The first part of this thesis presents a parallel boosting algorithm that achieves a significant speedup while keeping a small memory footprint. It combines two novel techniques. One is a method for parallelization with weak synchronous requirement which we call "Tell Me Something New" (TMSN). The other is a method we call stratified weighted sampling that significantly reduces the I/O load of boosting.
We implemented our algorithm using the Rust programming language and demonstrated its superior performance when memory size is limited. Our experiments show a 10-100x speedup over two of the popular implementations of boosted trees, XGBoost and LightGBM, when training data is too large to fit in memory.
The second part of this thesis involves a project that uses boosting as an aid in the bathymetry data editing. Bathymetry is a study of the depths and shapes of underwater terrain. The objective of our project is to create a binary classifier that separates the correct depth measures from the incorrect ones. Our experimental results challenge the standard assumption that training and testing samples are both drawn i.i.d. from a fixed distribution.
First, we examine spurious correlation, where some training and testing samples are similar to each other because they are duplicates, near-duplicates, or sequentially collected.

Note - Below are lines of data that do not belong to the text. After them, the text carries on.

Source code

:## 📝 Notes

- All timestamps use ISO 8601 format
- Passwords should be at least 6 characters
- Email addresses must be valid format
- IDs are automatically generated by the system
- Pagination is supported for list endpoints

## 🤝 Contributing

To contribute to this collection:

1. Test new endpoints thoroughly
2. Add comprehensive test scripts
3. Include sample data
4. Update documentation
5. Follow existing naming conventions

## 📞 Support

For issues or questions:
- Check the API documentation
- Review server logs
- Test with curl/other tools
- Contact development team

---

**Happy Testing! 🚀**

A simple memorization-based model could achieve a low in-sample validation error in these cases, but its out-of-sample test error is much worse.
Second, we examine data diversity, in which datasets are not diverse enough to be representative. It happens when the feature dimension is so high that collecting a representative sample is difficult. The models trained in these cases perform poorly on a new test set collected separately because of the domain shift problem.
Lastly, we propose an alternative framework from the perspective of experimental design and present a case study with modeling bathymetry data editing.